Batavia planning advisory committee on dam's future
A proposal to have an advisory committee recommend what to do about the crumbling Batavia lowhead dam is picking up steam.
The city council, meeting as a committee Tuesday, directed city administrators to start forming the committee, and to plan for an advisory referendum in 2016 or 2017.
The committee and the referendum were suggested earlier this year by Alderman Dan Chanzit.
City officials hope that by getting a recommendation from an advisory committee, then holding an advisory referendum, residents will be more inclined to support plans for the dam, Depot Pond and the areas around them.
They don't want a repeat of 2002 and 2003. When the state proposed removing the dam, heated debate ensued, including dam-removal proponents who did not live in Batavia. A group of dam supporters managed to get an advisory referendum on the April 2003 ballot. Voters said "keep the dam."
They also want to be prepared in case the dam comes down on its own. City Administrator Bill McGrath said Tuesday another piece of the top of the dam has come loose. It developed a major breach near its eastern end in the 1970s that was filled by dumping rocks. Mayor Jeff Schielke said that due to the development of the Riverwalk, it would not be possible to do a similar fix today.

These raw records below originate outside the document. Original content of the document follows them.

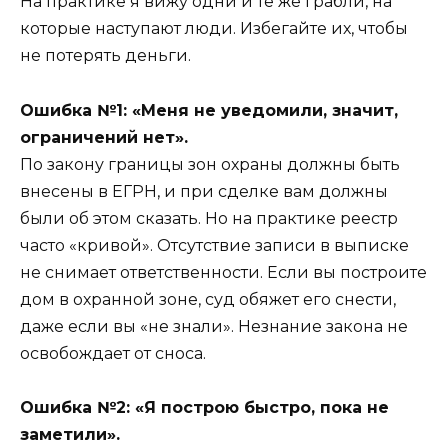
На практике я вижу одни и те же грабли, на
которые наступают люди. Избегайте их, чтобы
не потерять деньги.
Ошибка №1: «Меня не уведомили, значит,
ограничений нет».
По закону границы зон охраны должны быть
внесены в ЕГРН, и при сделке вам должны
были об этом сказать. Но на практике реестр
часто «кривой». Отсутствие записи в выписке
не снимает ответственности. Если вы построите
дом в охранной зоне, суд обяжет его снести,
даже если вы «не знали». Незнание закона не
освобождает от сноса.
Ошибка №2: «Я построю быстро, пока не
заметили».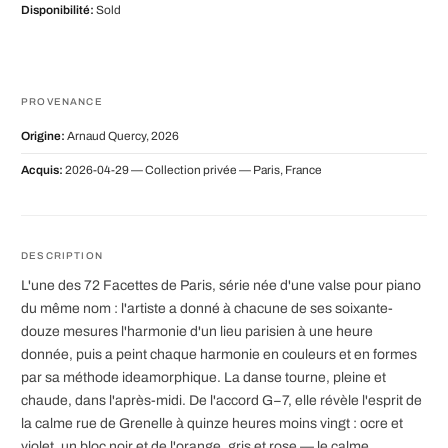
Disponibilité:
Sold
PROVENANCE
Origine:
Arnaud Quercy, 2026
Acquis:
2026-04-29 — Collection privée — Paris, France
DESCRIPTION
L'une des 72 Facettes de Paris, série née d'une valse pour piano
du même nom : l'artiste a donné à chacune de ses soixante-
douze mesures l'harmonie d'un lieu parisien à une heure
donnée, puis a peint chaque harmonie en couleurs et en formes
par sa méthode ideamorphique. La danse tourne, pleine et
chaude, dans l'après-midi. De l'accord G−7, elle révèle l'esprit de
la calme rue de Grenelle à quinze heures moins vingt : ocre et
violet, un bloc noir et de l'orange, gris et rose — le calme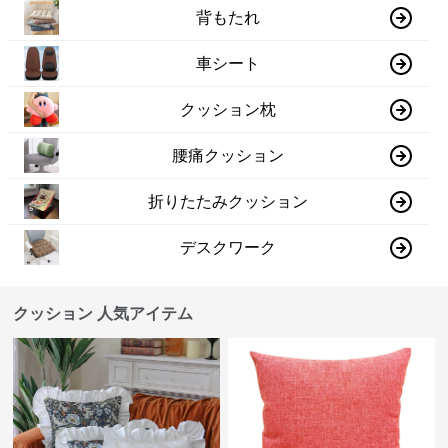
背もたれ
車シート
クッション枕
腰痛クッション
折りたたみクッション
デスクワーク
クッション 人気アイテム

He also said that last week, the head of the Illinois Department of Natural Resources reiterated to local mayors that the state won't pay for anything except dam removal. That means the city would have to come up with money if it wanted to repair or replace the dam. It would also have to come up with money if, after the dam is removed, it wanted to build a causeway from the Riverwalk to Duck Island, or pump water into Depot Pond to keep its current water level. Work to beautify the flats that would develop when the river lowers would also fall to the city. Given the private investment in condominiums and the Riverwalk on the west bank, "It's a bad idea to turn it into high grass or swampland. And the Riverwalk, that was one of the greatest things Batavia has ever witnessed. I would describe it as criminal for us as city mothers and fathers to walk away from this thing and say, 'Do with it whatever you want,' " Schielke said.
The idea of putting in a white-water kayak course -- similar to that installed at the Glen Palmer Dam in Yorkville -- has been discussed. Schielke said he doesn't think that would work in Batavia, because its stretch of the Fox River does not have good access along the banks for large rescue vehicles such as fire engines.

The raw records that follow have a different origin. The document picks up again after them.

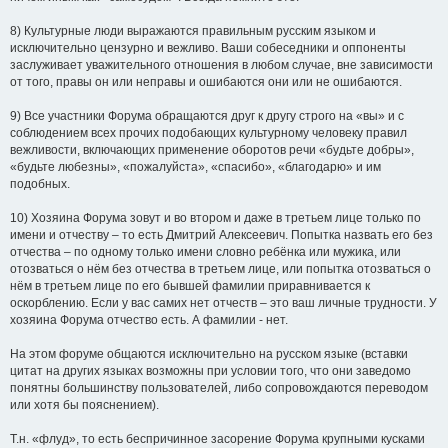
8) Культурные люди выражаются правильным русским языком и
исключительно цензурно и вежливо. Ваши собеседники и оппоненты
заслуживает уважительного отношения в любом случае, вне зависимости
от того, правы он или неправы и ошибаются они или не ошибаются.
9) Все участники Форума обращаются друг к другу строго на «вы» и с
соблюдением всех прочих подобающих культурному человеку правил
вежливости, включающих применение оборотов речи «будьте добры»,
«будьте любезны», «пожалуйста», «спасибо», «благодарю» и им
подобных.
10) Хозяина Форума зовут и во втором и даже в третьем лице только по
имени и отчеству – то есть Дмитрий Алексеевич. Попытка назвать его без
отчества – по одному только имени словно ребёнка или мужика, или
отозваться о нём без отчества в третьем лице, или попытка отозваться о
нём в третьем лице по его бывшей фамилии приравнивается к
оскорблению. Если у вас самих нет отчеств – это ваш личные трудности. У
хозяина Форума отчество есть. А фамилии - нет.
На этом форуме общаются исключительно на русском языке (вставки
цитат на других языках возможны при условии того, что они заведомо
понятны большинству пользователей, либо сопровождаются переводом
или хотя бы пояснением).
Т.н. «флуд», то есть беспричинное засорение Форума крупными кусками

Who owns the dam is still in dispute. The city contends it deeded the dam to the state years ago, but the state didn't record the deed and so claims the city owns it.

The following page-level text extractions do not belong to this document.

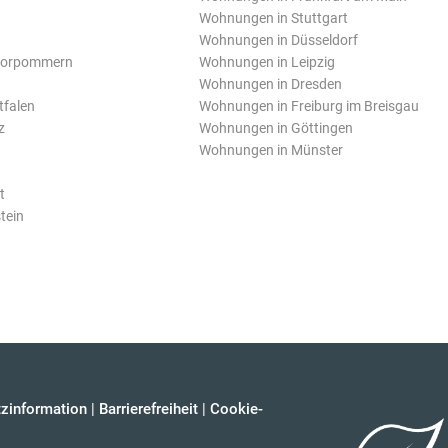
Wohnungen in Stuttgart
Wohnungen in Düsseldorf
Vorpommern
Wohnungen in Leipzig
Wohnungen in Dresden
tfalen
Wohnungen in Freiburg im Breisgau
z
Wohnungen in Göttingen
Wohnungen in Münster
t
tein
zinformation
|
Barrierefreiheit
|
Cookie-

The lowhead, run-of-the-river dam was built in 1911 to generate electricity for a windmill factory. Schielke said at least two people have drowned at the dam since he became mayor in 1981.
Lowhead dams are considered dangerous because they create a hydraulic roller, or boil, at their bases. People and items become trapped in the roller. Scour holes also develop below the dams. People died in 2011 and in April 2014 at the lowhead dam in downtown Geneva.
Some scientists also say the dams interfere with the ability of fish to swim upstream, and degrade water quality, especially as silt builds up behind the dam.